Beneath this line sits some data. Return only its lines from the one holding "許水傳、蕭心印、許肇峰、" through the one holding "Bekijk wat wij allem", inclusive, exactly, with the images removed.

☆ ☆ ☆ ☆

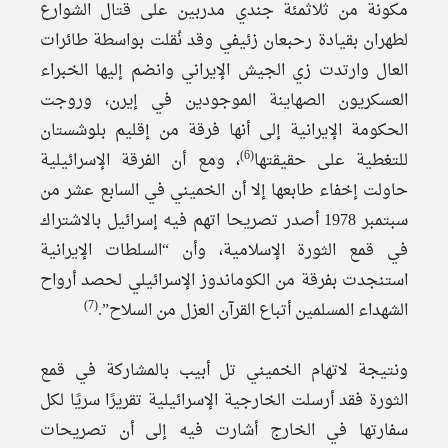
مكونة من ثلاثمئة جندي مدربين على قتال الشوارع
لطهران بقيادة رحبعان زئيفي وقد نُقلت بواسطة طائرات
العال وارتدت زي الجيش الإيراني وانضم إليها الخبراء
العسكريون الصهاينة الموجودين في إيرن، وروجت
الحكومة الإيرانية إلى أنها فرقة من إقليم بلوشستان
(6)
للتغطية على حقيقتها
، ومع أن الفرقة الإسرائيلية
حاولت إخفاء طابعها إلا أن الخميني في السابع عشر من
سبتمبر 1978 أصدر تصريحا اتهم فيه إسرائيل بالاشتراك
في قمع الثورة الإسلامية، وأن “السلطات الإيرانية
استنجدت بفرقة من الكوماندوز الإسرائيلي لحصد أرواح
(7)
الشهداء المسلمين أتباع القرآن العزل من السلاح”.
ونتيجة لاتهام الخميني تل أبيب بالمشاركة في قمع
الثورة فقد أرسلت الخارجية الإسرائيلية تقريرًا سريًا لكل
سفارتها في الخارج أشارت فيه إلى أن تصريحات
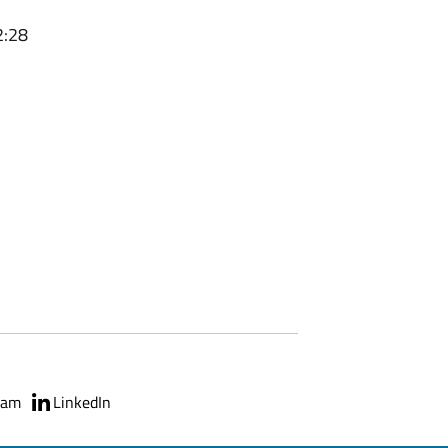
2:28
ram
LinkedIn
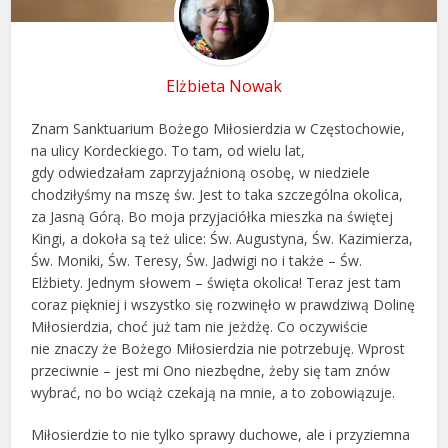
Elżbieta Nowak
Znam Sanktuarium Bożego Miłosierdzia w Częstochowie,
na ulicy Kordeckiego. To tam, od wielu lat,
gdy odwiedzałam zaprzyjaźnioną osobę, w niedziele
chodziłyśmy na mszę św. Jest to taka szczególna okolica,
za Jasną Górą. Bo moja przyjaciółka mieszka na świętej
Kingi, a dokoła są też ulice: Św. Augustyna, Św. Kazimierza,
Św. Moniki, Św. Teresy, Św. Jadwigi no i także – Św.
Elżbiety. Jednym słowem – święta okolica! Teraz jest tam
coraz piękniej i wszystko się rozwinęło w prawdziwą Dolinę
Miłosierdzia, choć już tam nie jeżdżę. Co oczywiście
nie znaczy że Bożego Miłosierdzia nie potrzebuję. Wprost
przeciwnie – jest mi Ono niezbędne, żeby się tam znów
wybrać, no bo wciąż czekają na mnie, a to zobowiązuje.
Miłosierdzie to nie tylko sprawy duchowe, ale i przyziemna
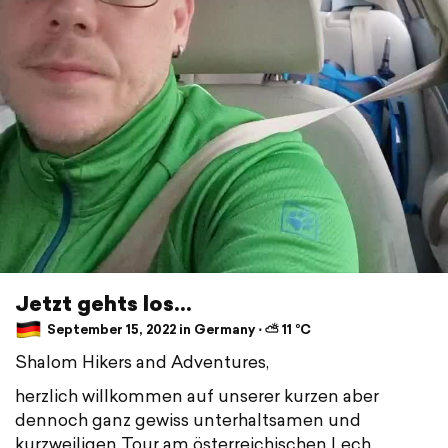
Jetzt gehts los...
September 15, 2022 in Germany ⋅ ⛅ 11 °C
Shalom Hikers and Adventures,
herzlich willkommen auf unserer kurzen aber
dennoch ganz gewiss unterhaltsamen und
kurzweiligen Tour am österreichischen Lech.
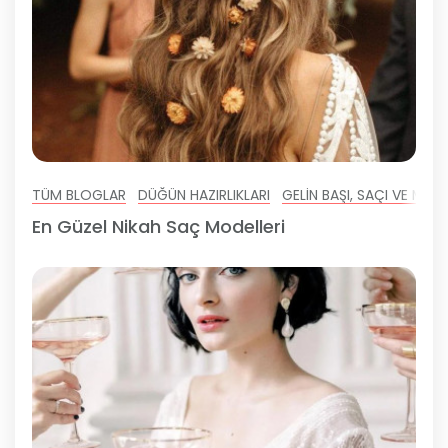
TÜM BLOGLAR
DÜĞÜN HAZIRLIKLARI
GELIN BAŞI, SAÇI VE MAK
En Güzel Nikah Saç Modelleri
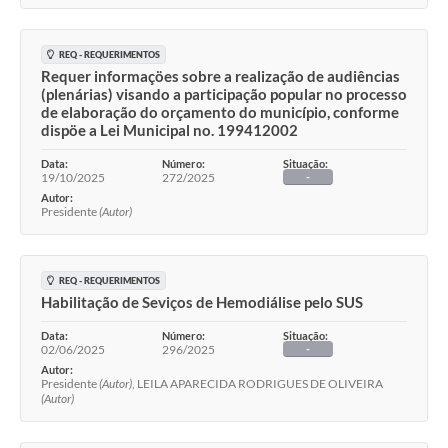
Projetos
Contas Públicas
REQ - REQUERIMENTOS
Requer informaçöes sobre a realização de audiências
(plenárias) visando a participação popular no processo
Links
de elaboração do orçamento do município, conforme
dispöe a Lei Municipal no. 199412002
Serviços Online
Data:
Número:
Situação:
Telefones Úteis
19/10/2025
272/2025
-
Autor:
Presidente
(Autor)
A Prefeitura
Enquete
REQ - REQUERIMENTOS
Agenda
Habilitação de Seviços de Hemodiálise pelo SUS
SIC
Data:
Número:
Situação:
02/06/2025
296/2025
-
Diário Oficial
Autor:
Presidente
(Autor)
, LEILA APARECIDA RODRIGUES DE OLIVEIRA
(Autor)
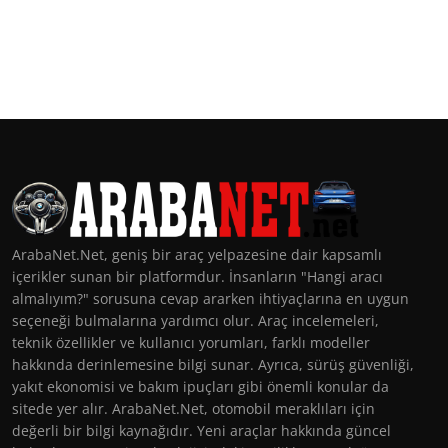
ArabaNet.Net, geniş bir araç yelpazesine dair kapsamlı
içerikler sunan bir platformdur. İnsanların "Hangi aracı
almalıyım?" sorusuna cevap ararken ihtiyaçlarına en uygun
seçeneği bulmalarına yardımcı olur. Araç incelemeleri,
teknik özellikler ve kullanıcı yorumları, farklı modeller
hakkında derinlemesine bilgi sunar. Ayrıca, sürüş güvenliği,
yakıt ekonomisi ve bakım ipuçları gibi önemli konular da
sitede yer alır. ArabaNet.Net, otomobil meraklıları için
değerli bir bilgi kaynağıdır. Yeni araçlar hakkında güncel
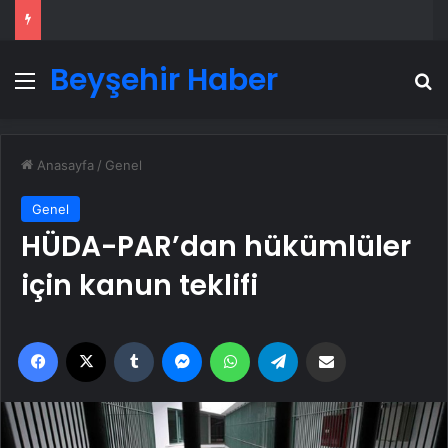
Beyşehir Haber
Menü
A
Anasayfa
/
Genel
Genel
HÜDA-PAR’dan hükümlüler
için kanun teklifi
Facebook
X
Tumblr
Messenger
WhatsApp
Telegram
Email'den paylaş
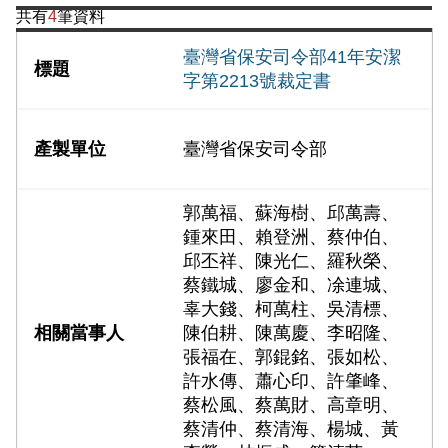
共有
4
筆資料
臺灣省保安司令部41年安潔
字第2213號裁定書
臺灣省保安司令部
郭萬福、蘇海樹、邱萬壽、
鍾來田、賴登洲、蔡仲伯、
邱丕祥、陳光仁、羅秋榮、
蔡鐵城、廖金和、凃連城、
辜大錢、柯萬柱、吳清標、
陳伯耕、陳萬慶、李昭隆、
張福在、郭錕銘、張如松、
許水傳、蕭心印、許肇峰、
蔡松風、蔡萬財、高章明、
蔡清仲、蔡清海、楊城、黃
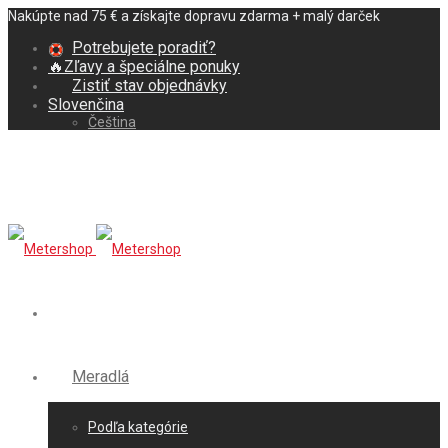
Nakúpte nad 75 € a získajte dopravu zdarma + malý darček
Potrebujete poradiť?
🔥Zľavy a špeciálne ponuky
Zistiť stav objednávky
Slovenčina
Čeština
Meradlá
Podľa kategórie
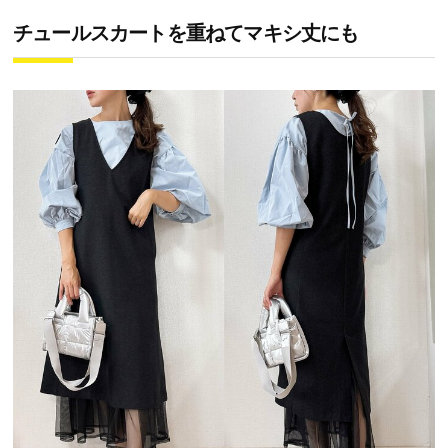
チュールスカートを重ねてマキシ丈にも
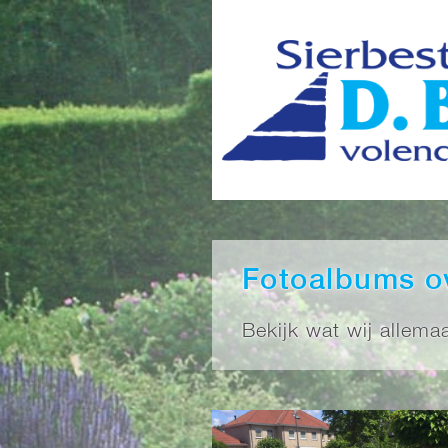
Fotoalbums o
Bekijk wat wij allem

☆ ☆ ☆ ☆

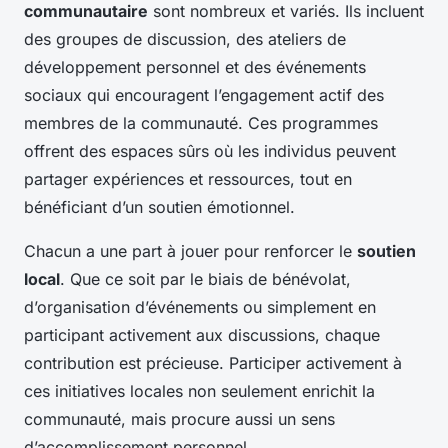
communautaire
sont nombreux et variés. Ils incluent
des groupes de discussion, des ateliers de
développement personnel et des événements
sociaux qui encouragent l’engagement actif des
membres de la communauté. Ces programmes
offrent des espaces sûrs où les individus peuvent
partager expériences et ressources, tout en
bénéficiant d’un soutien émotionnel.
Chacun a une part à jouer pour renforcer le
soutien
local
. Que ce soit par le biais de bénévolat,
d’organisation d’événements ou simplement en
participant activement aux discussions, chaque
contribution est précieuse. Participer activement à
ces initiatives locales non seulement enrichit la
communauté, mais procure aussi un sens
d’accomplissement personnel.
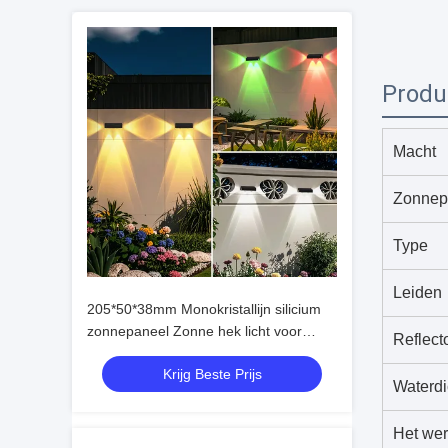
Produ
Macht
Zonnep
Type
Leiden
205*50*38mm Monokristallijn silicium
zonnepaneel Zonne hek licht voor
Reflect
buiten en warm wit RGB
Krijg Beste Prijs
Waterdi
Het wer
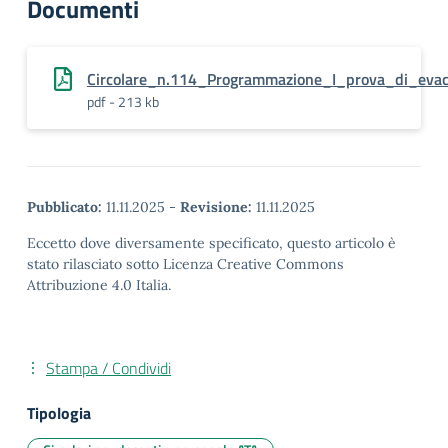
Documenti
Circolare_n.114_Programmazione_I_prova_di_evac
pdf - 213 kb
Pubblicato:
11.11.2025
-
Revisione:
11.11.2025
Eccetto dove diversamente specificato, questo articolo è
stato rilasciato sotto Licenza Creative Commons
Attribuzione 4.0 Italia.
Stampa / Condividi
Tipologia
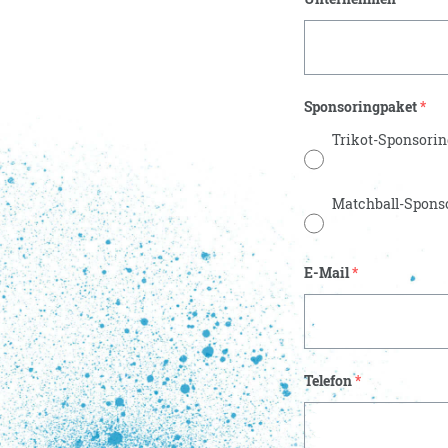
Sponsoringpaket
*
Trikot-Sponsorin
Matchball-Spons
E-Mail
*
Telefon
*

☆ ☆ ☆ ☆

* [Expected output]:
許水傳、蕭心印、許肇峰、
蔡松風、蔡萬財、高章明、
蔡清仲、蔡清海、楊城、黃
Nakúpte nad 75 € a získajte dopravu zdarma + malý darček
Potrebujete poradiť?
🔥Zľavy a špeciálne ponuky
Zistiť stav objednávky
Slovenčina
Čeština
Meradlá
Podľa kategórie
チュールスカートを重ねてマキシ丈にも
Fotoalbums o
Bekijk wat wij allem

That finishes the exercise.